Patients pay and then THEY get reimbursed by insurance. Right now, the consumers of health care services are not really involved in the conversation about its costs. In what other industry is that true?
That is why I believe cash paying practices are the answer for everyone. I agree
And are you prepared to have patients calling your office comparison shopping your prices, and wanting to negotiate with you about each service?
Yes. But only if there was no third party. That is why I think concierge medicine with monthly membership removes all that.
True, no restaurant ever accepted 60% of the check as “reimbursement”. But no restaurant ever boosted the charges to what Insurance would pay rather than what it was costing them (plus profit), and offered a discount to cash customers. You need to see the whole picture here.
Boost charges to what insurances would pay? Moss, way off on that one. Doctors are told what they can bill by insurers and Medicare. Self pay needs to be discounted because they truly get screwed. If they luckily get a discount it is to the level of what the insurers are paying. You have missed the picture totally.
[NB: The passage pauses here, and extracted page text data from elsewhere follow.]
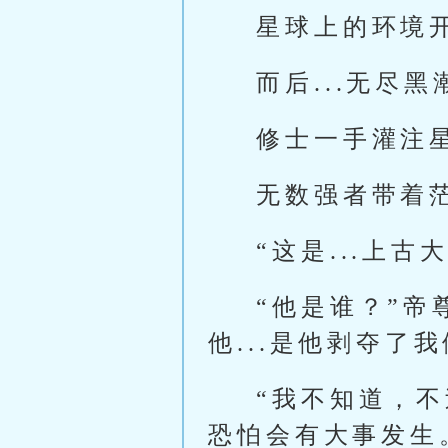
星球上的环境
而后...无尽
修士一手灌注
无数强者带着
“这是...上
“他是谁？”
他...是他剥夺
“我不知道，
恐怕会有大事发生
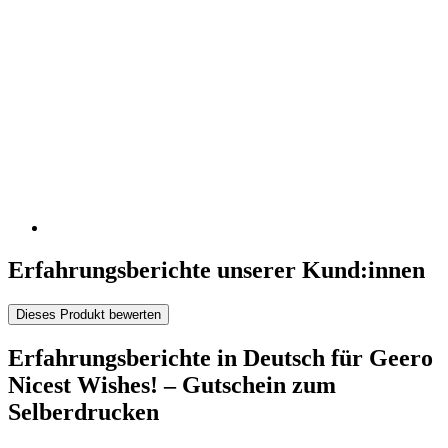
Erfahrungsberichte unserer Kund:innen
Dieses Produkt bewerten
Erfahrungsberichte in Deutsch für Geero
Nicest Wishes! – Gutschein zum
Selberdrucken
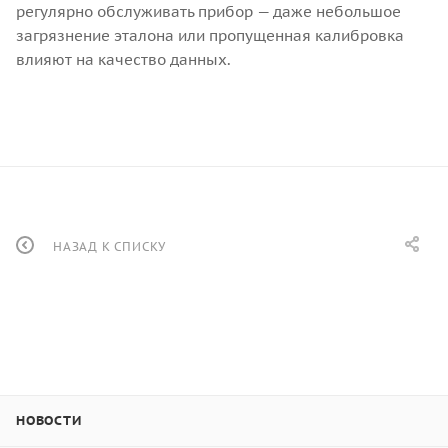
регулярно обслуживать прибор — даже небольшое
загрязнение эталона или пропущенная калибровка
влияют на качество данных.
НАЗАД К СПИСКУ
НОВОСТИ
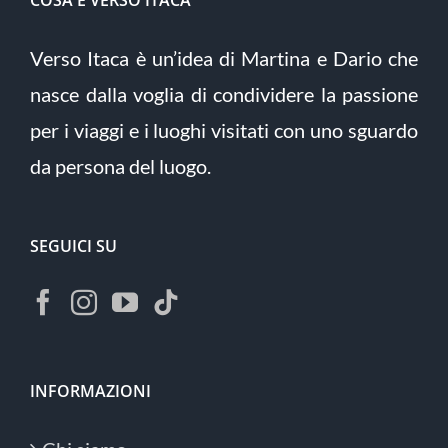
Verso Itaca è un’idea di Martina e Dario che
nasce dalla voglia di condividere la passione
per i viaggi e i luoghi visitati con uno sguardo
da persona del luogo.
SEGUICI SU
INFORMAZIONI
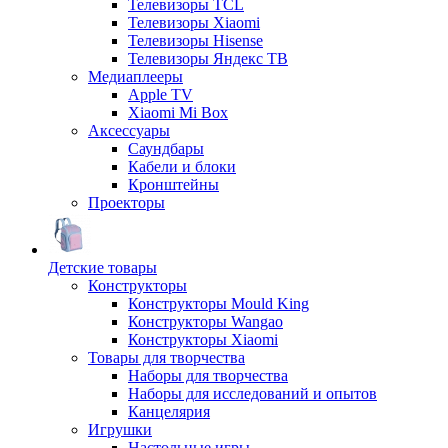
Телевизоры TCL
Телевизоры Xiaomi
Телевизоры Hisense
Телевизоры Яндекс ТВ
Медиаплееры
Apple TV
Xiaomi Mi Box
Аксессуары
Саундбары
Кабели и блоки
Кронштейны
Проекторы
Детские товары
Конструкторы
Конструкторы Mould King
Конструкторы Wangao
Конструкторы Xiaomi
Товары для творчества
Наборы для творчества
Наборы для исследований и опытов
Канцелярия
Игрушки
Настольные игры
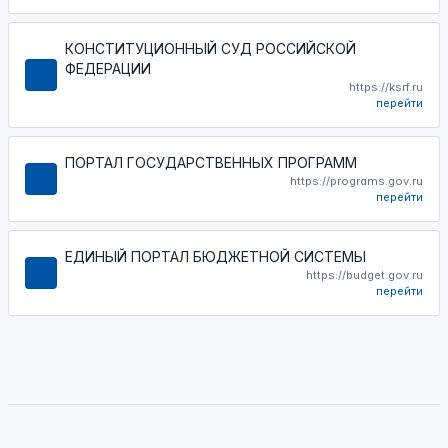
КОНСТИТУЦИОННЫЙ СУД РОССИЙСКОЙ
ФЕДЕРАЦИИ
https://ksrf.ru
перейти
ПОРТАЛ ГОСУДАРСТВЕННЫХ ПРОГРАММ
https://programs.gov.ru
перейти
ЕДИНЫЙ ПОРТАЛ БЮДЖЕТНОЙ СИСТЕМЫ
https://budget.gov.ru
перейти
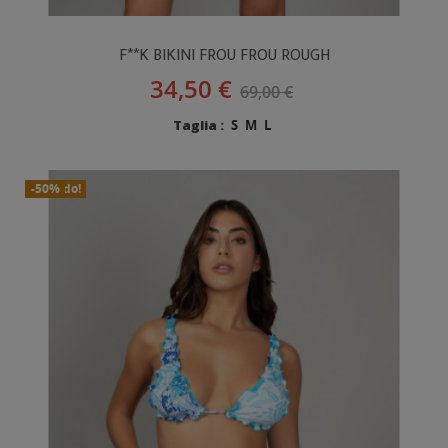
F**K BIKINI FROU FROU ROUGH
34,50 €
69,00 €
Taglia :
S
M
L
In Saldo!
Nuovo
-50%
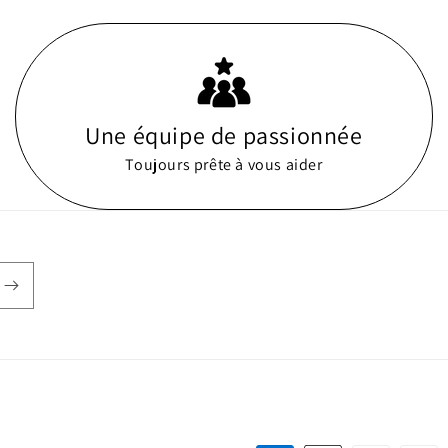
Une équipe de passionnée
Toujours prête à vous aider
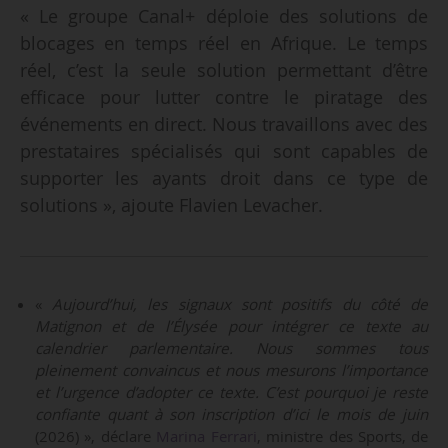
« Le groupe Canal+ déploie des solutions de
blocages en temps réel en Afrique. Le temps
réel, c’est la seule solution permettant d’être
efficace pour lutter contre le piratage des
événements en direct. Nous travaillons avec des
prestataires spécialisés qui sont capables de
supporter les ayants droit dans ce type de
solutions », ajoute Flavien Levacher.
«
Aujourd’hui, les signaux sont positifs du côté de
Matignon et de l’Élysée pour intégrer ce texte au
calendrier parlementaire. Nous sommes tous
pleinement convaincus et nous mesurons l’importance
et l’urgence d’adopter ce texte. C’est pourquoi je reste
confiante quant à son inscription d’ici le mois de juin
(2026) », déclare
Marina Ferrari
, ministre des Sports, de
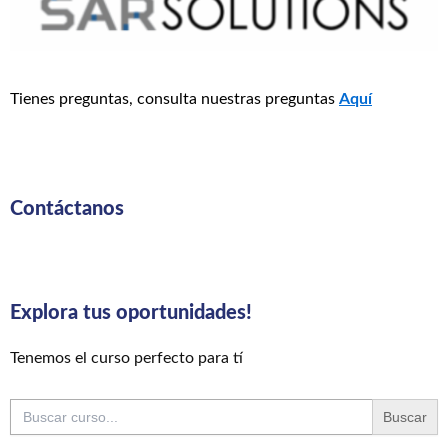
Tienes preguntas, consulta nuestras preguntas
Aquí
Contáctanos
Explora tus oportunidades!
Tenemos el curso perfecto para tí
Buscar:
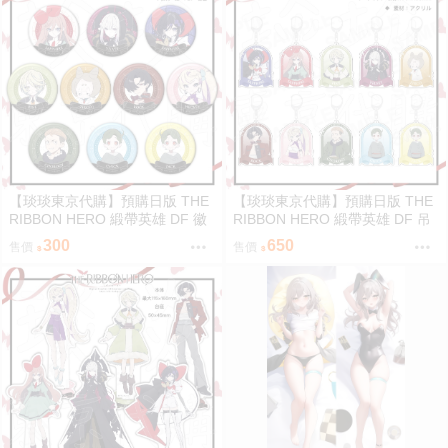
【琰琰東京代購】預購日版 THE
【琰琰東京代購】預購日版 THE
RIBBON HERO 緞帶英雄 DF 徽
RIBBON HERO 緞帶英雄 DF 吊
章 藍寶石 帕茵 天鵝絨 吉露可
飾 藍寶石 帕茵 天鵝絨 吉露可
300
650
售價
售價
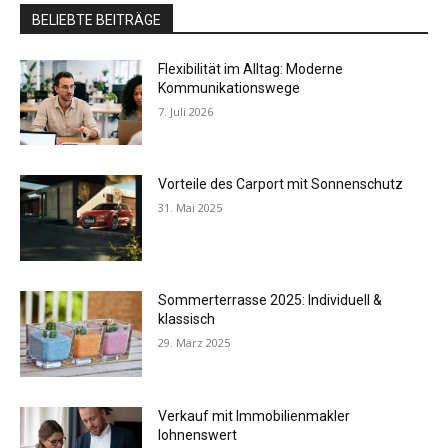
BELIEBTE BEITRÄGE
Flexibilität im Alltag: Moderne
Kommunikationswege
7. Juli 2026
Vorteile des Carport mit Sonnenschutz
31. Mai 2025
Sommerterrasse 2025: Individuell &
klassisch
29. März 2025
Verkauf mit Immobilienmakler
lohnenswert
Doug, I have to disagree with you here. Moss is technically correct, although s/he seems to be laying the blame at the doctors’ feet, which is unfair. Doctors are told the MAXIMUM they can bill. Then they always bill the maximum, regardless of what their costs are. But they HAVE to do this in order to play the 60% reimbursement game. The billings and the reimbursement have only a tenuous connection to the actual cost of service. So ironic that the two parties actually involved in the transaction have the least control over it.
Dr Whitehead is dead-on right.
This has happened because patients have not been viewed, in the best sense, as customers. When value is traded for value, then both sides command respect, as in any honest capitalist transaction (redundancy noted). “Reimbursement” is the rhetorical derivative of health care being viewed as a right, meaning that the provider of that right is by definition under obligation; and therefore, not deserving the same regard as an honest purveyor of goods or services.
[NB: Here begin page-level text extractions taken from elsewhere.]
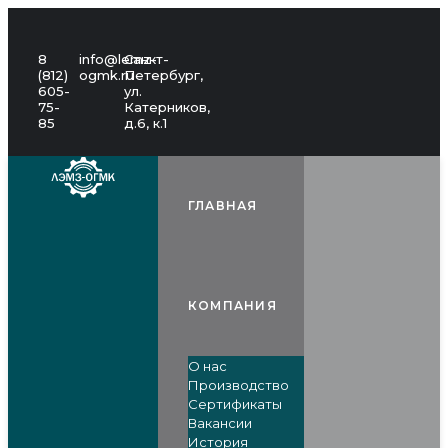
8
info@lemz-
Санкт-
(812)
ogmk.ru
Петербург,
605-
ул.
75-
Катерников,
85
д.6, к.1
ГЛАВНАЯ
КОМПАНИЯ
О нас
Производство
Сертификаты
Вакансии
История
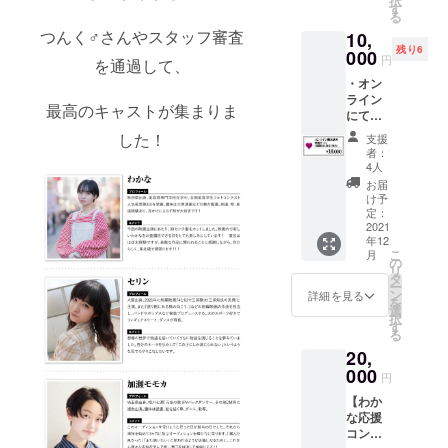
択
キャス
も伝授
す
る
トのみ
しま
つんく♂さんやスタッフ審査
10,
んなを
す。
残り6
応援し
000
【主な
円
を通過して、
たい方
講義内
・オン
におス
容】
ライン
スメで
「オー
最高のキャストが集まりま
にて、
す！ ・
ディ
監督の
出演者
ション
した！
支援
山本が2
にクラ
用紙を
者：
回に分
ンク
書く時
4人
けて脚
アップ
のコ
お届
本講
のお祝
ツ」
け予
座・添
いの花
定：
「宣材
削を行
2021
をお届
を撮る
年12
いま
けさせ
ときの
こ
月
す。主
ていた
の
コツ」
リ
に脚本
だきま
タ
「審査
ー
家志望
す！ ・
ン
する側
詳細を見る
を
の方を
エンド
選
がどこ
択
対象と
ロール
す
を見て
る
してい
にお名
いる
20,
ます
前を記
か」
が、初
000
載はも
「オン
円
めて脚
ちろ
ライン
【わか
本を書
ん。ヒ
オー
な応援
く方で
ロイン
ディ
コンプ
も大丈
に渡す
ション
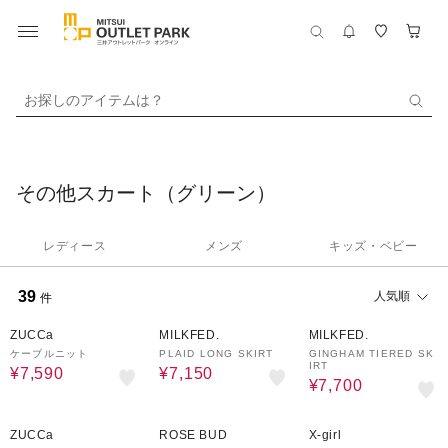
お探しのアイテムは？
その他スカート（グリーン）
レディース
メンズ
キッズ・ベビー
39
人気順
件
70%OFF
50%OFF
50%OFF
ZUCCa
MILKFED.
MILKFED.
ケーブルニット
PLAID LONG SKIRT
GINGHAM TIERED SK
IRT
¥7,590
¥7,150
¥7,700
70%OFF
70%OFF
80%OFF
ZUCCa
ROSE BUD
X-girl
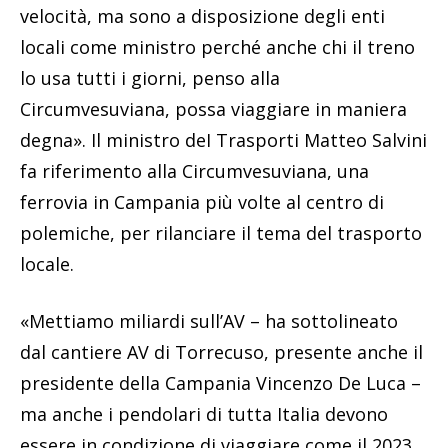
velocità, ma sono a disposizione degli enti
locali come ministro perché anche chi il treno
lo usa tutti i giorni, penso alla
Circumvesuviana, possa viaggiare in maniera
degna». Il ministro deI Trasporti Matteo Salvini
fa riferimento alla Circumvesuviana, una
ferrovia in Campania più volte al centro di
polemiche, per rilanciare il tema del trasporto
locale.
«Mettiamo miliardi sull’AV – ha sottolineato
dal cantiere AV di Torrecuso, presente anche il
presidente della Campania Vincenzo De Luca –
ma anche i pendolari di tutta Italia devono
essere in condizione di viaggiare come il 2023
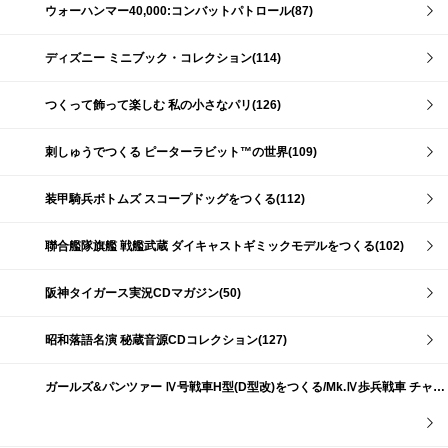
ウォーハンマー40,000:コンバットパトロール(87)
ディズニー ミニブック・コレクション(114)
つくって飾って楽しむ 私の小さなパリ(126)
刺しゅうでつくる ピーターラビット™の世界(109)
装甲騎兵ボトムズ スコープドッグをつくる(112)
聯合艦隊旗艦 戦艦武蔵 ダイキャストギミックモデルをつくる(102)
阪神タイガース実況CDマガジン(50)
昭和落語名演 秘蔵音源CDコレクション(127)
ガールズ&パンツァー Ⅳ号戦車H型(D型改)をつくる/Mk.Ⅳ歩兵戦車 チャーチルMk.Ⅶをつくる(191)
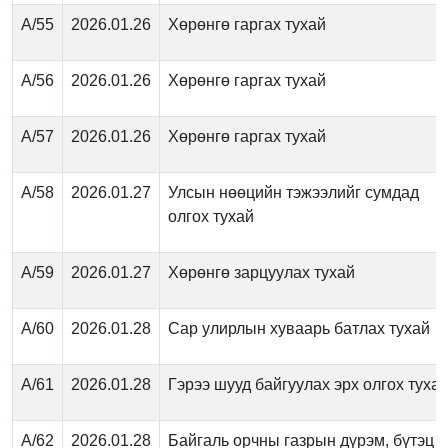
А/55
2026.01.26
Хөрөнгө гаргах тухай
А/56
2026.01.26
Хөрөнгө гаргах тухай
А/57
2026.01.26
Хөрөнгө гаргах тухай
А/58
2026.01.27
Улсын нөөцийн тэжээлийг сумдад
олгох тухай
А/59
2026.01.27
Хөрөнгө зарцуулах тухай
А/60
2026.01.28
Сар улирлын хуваарь батлах тухай
А/61
2026.01.28
Гэрээ шууд байгуулах эрх олгох туха
А/62
2026.01.28
Байгаль орчны газрын дүрэм, бүтэц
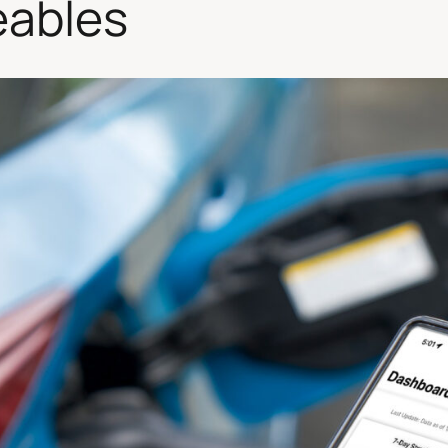
eables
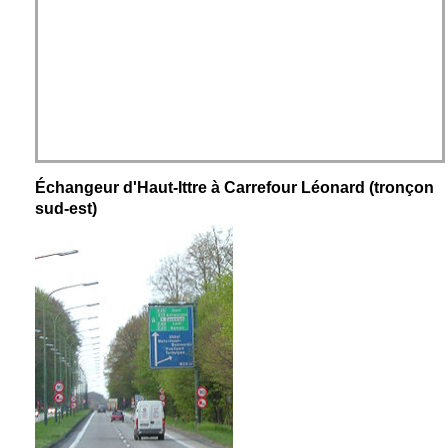
Échangeur d'Haut-Ittre à Carrefour Léonard (tronçon
sud-est)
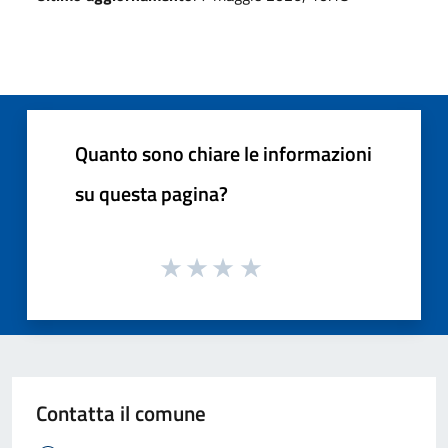
Quanto sono chiare le informazioni
su questa pagina?
Contatta il comune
U.S. physicians that have spent decades making health care a “right” through ignorance, laziness, dishonesty, or greed (financial and emotional) now deserve to be thusly reimbursed.
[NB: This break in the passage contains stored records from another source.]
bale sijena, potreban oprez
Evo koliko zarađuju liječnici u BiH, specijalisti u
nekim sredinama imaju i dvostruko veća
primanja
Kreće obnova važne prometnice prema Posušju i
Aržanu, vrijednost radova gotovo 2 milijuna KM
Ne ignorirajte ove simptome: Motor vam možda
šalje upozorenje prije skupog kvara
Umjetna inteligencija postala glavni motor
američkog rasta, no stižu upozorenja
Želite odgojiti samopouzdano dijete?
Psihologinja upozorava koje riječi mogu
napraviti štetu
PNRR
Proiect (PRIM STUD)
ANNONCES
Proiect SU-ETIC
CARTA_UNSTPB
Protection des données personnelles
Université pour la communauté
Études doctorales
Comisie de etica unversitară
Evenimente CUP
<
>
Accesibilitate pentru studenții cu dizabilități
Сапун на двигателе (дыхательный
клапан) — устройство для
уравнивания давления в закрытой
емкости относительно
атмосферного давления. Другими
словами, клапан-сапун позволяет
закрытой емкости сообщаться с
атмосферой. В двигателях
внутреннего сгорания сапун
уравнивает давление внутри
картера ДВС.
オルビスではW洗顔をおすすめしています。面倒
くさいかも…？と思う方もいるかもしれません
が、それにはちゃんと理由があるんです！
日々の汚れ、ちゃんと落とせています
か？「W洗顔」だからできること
I agree with you Pat, except that I think it is the GOVERNMENT through all its entitlement programs, not doctors, that has tried to make health care a right, which it is not. As I pointed out on the other thread–health care as a right is an inherently flawed argument. Legitimate rights have one thing in common: they are RIGHTS TO ACTION, NOT to rewards from the labors of other people. In the U.S. you have the right to work for what you want—NOT to be given it without effort from somebody else. You have no right to the actions or products of others, except on terms to which both parties voluntarily agree. But I think Obama and team have a different idea in mind. These entitlements exist, Obama et al say, simply because you want or need it….you are entitled to be given it by the government. Like I said before: think about this: WHERE does the government get it from? What does the government have to do to private citizens and doctors, to our real and individual rights, in order to carry out this showering of free services on the people? The answer: these newly defined “rights” wipe out real rights, and turn the people who actually create the goods and services involved into servants of the state. I firmly believe that any mandatory and comprehensive plan will finish off quality medicine in this country, because it will finish off the medical profession as we know it and drive away those who went into medicine with a different idea of what it would be like.
Damn right Fed, you are 100% correct. But it was PHYSICIANS who allowed the passage of Medicare/Medicaid in the 1960’s; WE started taking the gov’t cash rather than rebelling on the spot; WE told ourselves that we were doing right by the elderly and poor, never considering too closely that it was on someone else’s dime. It was and remains the AMA that supports these programs, and which has given cover to Obamacare, along with the idiot academicians and too many liberal colleagues. Our profession is culpable in this disaster even as we are also it’s victims.